→ TASK ITEM
From the first entry to the last, copy the material exactly as it stands.

→ SOURCE DATA
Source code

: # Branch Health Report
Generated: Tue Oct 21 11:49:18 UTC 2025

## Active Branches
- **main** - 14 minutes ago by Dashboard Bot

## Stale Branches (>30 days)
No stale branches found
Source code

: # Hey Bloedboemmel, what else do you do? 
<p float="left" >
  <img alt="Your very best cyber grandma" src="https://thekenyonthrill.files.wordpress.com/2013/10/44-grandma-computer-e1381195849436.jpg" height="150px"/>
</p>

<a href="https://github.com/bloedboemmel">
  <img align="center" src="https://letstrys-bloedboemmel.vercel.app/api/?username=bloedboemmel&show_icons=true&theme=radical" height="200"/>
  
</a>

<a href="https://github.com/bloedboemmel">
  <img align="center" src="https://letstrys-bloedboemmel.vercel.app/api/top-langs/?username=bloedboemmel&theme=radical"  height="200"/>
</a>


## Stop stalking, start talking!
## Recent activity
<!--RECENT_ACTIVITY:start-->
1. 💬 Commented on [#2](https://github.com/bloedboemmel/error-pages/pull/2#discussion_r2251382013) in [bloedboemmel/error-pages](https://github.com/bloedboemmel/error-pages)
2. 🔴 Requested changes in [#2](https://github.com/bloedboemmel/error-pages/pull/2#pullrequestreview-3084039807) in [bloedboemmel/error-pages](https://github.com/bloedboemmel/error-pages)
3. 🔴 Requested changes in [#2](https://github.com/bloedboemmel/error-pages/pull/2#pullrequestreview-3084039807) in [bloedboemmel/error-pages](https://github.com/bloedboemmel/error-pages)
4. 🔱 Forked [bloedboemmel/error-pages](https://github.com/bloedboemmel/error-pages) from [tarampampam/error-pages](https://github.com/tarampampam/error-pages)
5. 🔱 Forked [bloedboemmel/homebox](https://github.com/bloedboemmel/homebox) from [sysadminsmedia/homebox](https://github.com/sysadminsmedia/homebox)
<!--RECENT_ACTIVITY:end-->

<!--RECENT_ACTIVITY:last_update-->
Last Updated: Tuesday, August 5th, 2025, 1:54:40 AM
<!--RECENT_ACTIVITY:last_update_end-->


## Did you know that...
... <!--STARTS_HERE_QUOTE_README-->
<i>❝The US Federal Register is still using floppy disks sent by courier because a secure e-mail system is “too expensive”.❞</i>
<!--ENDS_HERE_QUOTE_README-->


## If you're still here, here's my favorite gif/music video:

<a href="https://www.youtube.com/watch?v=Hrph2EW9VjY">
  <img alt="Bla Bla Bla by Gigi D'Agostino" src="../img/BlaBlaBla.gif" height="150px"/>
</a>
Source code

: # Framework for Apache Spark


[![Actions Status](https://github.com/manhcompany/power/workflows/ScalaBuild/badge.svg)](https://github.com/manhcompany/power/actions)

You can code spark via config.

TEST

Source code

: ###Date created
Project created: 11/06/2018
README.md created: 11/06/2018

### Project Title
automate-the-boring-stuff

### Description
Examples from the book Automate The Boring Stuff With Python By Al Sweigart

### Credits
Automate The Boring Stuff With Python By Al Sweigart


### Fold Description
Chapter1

→ YOUR SOLUTION
Source code

: # Branch Health Report
Generated: Tue Oct 21 11:49:18 UTC 2025

## Active Branches
- **main** - 14 minutes ago by Dashboard Bot

## Stale Branches (>30 days)
No stale branches found
Source code

: # Hey Bloedboemmel, what else do you do? 
<p float="left" >
  <img alt="Your very best cyber grandma" src="https://thekenyonthrill.files.wordpress.com/2013/10/44-grandma-computer-e1381195849436.jpg" height="150px"/>
</p>

<a href="https://github.com/bloedboemmel">
  <img align="center" src="https://letstrys-bloedboemmel.vercel.app/api/?username=bloedboemmel&show_icons=true&theme=radical" height="200"/>
  
</a>

<a href="https://github.com/bloedboemmel">
  <img align="center" src="https://letstrys-bloedboemmel.vercel.app/api/top-langs/?username=bloedboemmel&theme=radical"  height="200"/>
</a>


## Stop stalking, start talking!
## Recent activity
<!--RECENT_ACTIVITY:start-->
1. 💬 Commented on [#2](https://github.com/bloedboemmel/error-pages/pull/2#discussion_r2251382013) in [bloedboemmel/error-pages](https://github.com/bloedboemmel/error-pages)
2. 🔴 Requested changes in [#2](https://github.com/bloedboemmel/error-pages/pull/2#pullrequestreview-3084039807) in [bloedboemmel/error-pages](https://github.com/bloedboemmel/error-pages)
3. 🔴 Requested changes in [#2](https://github.com/bloedboemmel/error-pages/pull/2#pullrequestreview-3084039807) in [bloedboemmel/error-pages](https://github.com/bloedboemmel/error-pages)
4. 🔱 Forked [bloedboemmel/error-pages](https://github.com/bloedboemmel/error-pages) from [tarampampam/error-pages](https://github.com/tarampampam/error-pages)
5. 🔱 Forked [bloedboemmel/homebox](https://github.com/bloedboemmel/homebox) from [sysadminsmedia/homebox](https://github.com/sysadminsmedia/homebox)
<!--RECENT_ACTIVITY:end-->

<!--RECENT_ACTIVITY:last_update-->
Last Updated: Tuesday, August 5th, 2025, 1:54:40 AM
<!--RECENT_ACTIVITY:last_update_end-->


## Did you know that...
... <!--STARTS_HERE_QUOTE_README-->
<i>❝The US Federal Register is still using floppy disks sent by courier because a secure e-mail system is “too expensive”.❞</i>
<!--ENDS_HERE_QUOTE_README-->


## If you're still here, here's my favorite gif/music video:

<a href="https://www.youtube.com/watch?v=Hrph2EW9VjY">
  <img alt="Bla Bla Bla by Gigi D'Agostino" src="../img/BlaBlaBla.gif" height="150px"/>
</a>
Source code

: # Framework for Apache Spark


[![Actions Status](https://github.com/manhcompany/power/workflows/ScalaBuild/badge.svg)](https://github.com/manhcompany/power/actions)

You can code spark via config.

TEST

Source code

: ###Date created
Project created: 11/06/2018
README.md created: 11/06/2018

### Project Title
automate-the-boring-stuff

### Description
Examples from the book Automate The Boring Stuff With Python By Al Sweigart

### Credits
Automate The Boring Stuff With Python By Al Sweigart


### Fold Description
Chapter1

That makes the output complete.